DATA SHOWN |
-- Opening Marker --

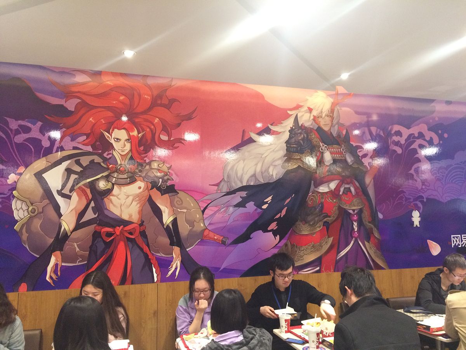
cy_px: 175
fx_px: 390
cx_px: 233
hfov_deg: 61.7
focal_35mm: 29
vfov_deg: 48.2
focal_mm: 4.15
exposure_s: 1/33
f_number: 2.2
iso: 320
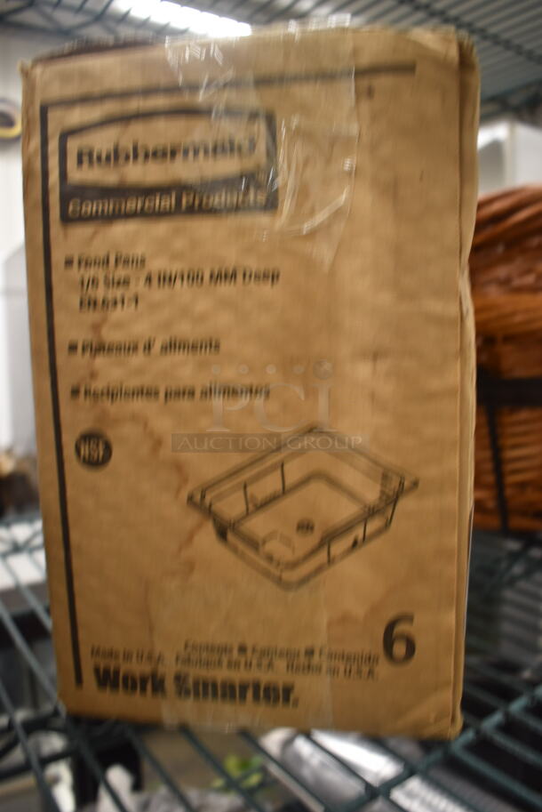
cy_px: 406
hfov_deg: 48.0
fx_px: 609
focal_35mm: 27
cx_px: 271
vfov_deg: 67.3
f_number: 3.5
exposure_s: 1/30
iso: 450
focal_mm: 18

-- Closing Marker --

EXERCISE PROMPT | Using the material above, reproduce exactly the line that contains "hfov_deg: 48.0" and all lines after it through the last one, and only those.

SOLVED EXERCISE |
hfov_deg: 48.0
fx_px: 609
focal_35mm: 27
cx_px: 271
vfov_deg: 67.3
f_number: 3.5
exposure_s: 1/30
iso: 450
focal_mm: 18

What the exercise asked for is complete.